# Everyone congratulate DF!



## LeanHerm (Jan 5, 2013)

Dfeaton won this years pick Em poll. The winner will get a personal diet plan from spongy aka Helios. Dfeaton declined the prize and said he felt it would be better for a member to win. Everyone thank dfeaton and that shows what kind of guy he is.  So the winner this year is djkneegrow. Df had 162 and me and dj had 161 wins.  So the prize will go to dj.  Congrats buddy. Also everyone thank spongy for providing a great prize and Look into his services if you haven't. We had a third and second lined up but it didn't work out that way. We will continue to do this every year and hopefully we could maybe do something for baseball. So make sure you guys stay active and recruit your friends. Thank you si.


Herm.


----------



## 63Vette (Jan 5, 2013)

*Re: Everyone congratulate dfeaton!*

Kudos to Spongy for his generosity and to Dfeaton and BigHerm for allowing a board member to enjoy an excellent prize package!


Respect!
Vette


----------



## DarksideSix (Jan 5, 2013)

*Re: Everyone congratulate dfeaton!*

kudos to both!


----------



## SFGiants (Jan 5, 2013)

*Re: Everyone congratulate dfeaton!*

Congrats to a stand up guy?


----------



## DF (Jan 5, 2013)

▶ **Action item**: Rewrite everything in the forum thread from "Kudos to Spongy" down to "DarksideSix (Jan 5, 2013)", replacing "prize package" with "reward".

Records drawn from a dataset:
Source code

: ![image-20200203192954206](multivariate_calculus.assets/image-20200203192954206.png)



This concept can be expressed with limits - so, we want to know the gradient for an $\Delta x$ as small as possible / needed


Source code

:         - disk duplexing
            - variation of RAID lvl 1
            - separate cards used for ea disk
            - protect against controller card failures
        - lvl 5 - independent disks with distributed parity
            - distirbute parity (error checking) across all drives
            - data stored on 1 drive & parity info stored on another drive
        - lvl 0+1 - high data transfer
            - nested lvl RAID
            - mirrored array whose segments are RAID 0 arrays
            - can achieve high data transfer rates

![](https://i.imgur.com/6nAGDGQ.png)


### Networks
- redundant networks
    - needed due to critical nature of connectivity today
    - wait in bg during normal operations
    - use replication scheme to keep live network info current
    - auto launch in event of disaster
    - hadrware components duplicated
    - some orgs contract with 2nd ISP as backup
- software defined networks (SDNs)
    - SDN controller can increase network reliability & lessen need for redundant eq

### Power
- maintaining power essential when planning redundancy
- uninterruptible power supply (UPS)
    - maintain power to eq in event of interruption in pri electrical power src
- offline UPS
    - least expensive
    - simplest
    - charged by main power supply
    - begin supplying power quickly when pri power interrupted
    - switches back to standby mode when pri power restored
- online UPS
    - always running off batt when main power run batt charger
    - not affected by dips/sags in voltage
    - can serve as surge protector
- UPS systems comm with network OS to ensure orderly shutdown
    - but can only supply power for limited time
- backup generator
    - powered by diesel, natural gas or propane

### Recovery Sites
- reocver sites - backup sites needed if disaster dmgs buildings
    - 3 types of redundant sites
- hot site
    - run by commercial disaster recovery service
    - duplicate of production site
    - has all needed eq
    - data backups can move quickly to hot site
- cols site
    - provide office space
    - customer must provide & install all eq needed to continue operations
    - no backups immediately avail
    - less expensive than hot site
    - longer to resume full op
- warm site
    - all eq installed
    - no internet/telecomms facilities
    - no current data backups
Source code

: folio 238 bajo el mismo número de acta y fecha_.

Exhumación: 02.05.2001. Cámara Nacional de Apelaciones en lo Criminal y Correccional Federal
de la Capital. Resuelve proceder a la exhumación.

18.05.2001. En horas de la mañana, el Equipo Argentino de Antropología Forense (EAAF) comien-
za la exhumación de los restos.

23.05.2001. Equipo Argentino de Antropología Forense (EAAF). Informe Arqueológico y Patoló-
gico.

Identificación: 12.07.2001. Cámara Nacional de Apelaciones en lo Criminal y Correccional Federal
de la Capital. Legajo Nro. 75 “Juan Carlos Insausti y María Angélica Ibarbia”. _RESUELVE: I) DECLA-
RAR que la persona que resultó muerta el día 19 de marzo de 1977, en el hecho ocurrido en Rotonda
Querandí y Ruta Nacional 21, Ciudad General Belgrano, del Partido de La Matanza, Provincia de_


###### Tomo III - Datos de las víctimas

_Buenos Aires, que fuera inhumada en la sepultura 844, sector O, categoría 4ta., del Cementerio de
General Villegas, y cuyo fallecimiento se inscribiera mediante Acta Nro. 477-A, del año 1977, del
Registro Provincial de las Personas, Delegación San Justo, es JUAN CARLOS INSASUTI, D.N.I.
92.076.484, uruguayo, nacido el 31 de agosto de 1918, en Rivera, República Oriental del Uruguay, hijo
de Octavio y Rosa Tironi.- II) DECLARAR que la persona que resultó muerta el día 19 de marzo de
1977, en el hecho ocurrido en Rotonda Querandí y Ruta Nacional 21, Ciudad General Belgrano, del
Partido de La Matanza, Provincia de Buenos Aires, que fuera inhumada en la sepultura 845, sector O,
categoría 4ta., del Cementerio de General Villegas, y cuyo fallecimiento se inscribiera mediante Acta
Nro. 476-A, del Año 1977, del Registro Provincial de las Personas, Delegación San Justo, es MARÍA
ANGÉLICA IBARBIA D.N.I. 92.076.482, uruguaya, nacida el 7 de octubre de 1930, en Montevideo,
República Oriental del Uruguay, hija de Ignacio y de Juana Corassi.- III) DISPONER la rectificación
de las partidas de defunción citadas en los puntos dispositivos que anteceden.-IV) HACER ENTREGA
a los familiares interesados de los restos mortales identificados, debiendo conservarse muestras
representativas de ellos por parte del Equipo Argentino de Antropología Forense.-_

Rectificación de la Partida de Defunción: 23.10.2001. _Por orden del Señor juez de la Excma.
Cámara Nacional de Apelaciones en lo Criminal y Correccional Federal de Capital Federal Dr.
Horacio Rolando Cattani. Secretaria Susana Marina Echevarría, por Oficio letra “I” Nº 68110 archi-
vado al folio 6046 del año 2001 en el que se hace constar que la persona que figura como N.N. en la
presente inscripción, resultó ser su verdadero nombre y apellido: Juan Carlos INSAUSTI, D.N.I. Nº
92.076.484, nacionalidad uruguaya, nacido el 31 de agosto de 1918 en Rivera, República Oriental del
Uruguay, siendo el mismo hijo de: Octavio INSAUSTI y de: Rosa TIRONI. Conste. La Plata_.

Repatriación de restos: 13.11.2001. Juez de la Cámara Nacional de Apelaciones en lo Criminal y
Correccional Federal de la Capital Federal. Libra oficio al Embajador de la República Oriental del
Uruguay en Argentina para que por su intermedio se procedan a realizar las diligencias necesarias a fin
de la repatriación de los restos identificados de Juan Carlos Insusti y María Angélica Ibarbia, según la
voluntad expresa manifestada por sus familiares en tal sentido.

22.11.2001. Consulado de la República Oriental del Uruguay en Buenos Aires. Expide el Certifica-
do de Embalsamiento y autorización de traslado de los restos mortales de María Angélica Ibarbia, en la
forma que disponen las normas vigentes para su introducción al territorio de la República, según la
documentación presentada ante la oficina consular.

▶ **Your response**:
Kudos to Spongy for his generosity and to Dfeaton and BigHerm for allowing a board member to enjoy an excellent reward!


Respect!
Vette


----------



## DarksideSix (Jan 5, 2013)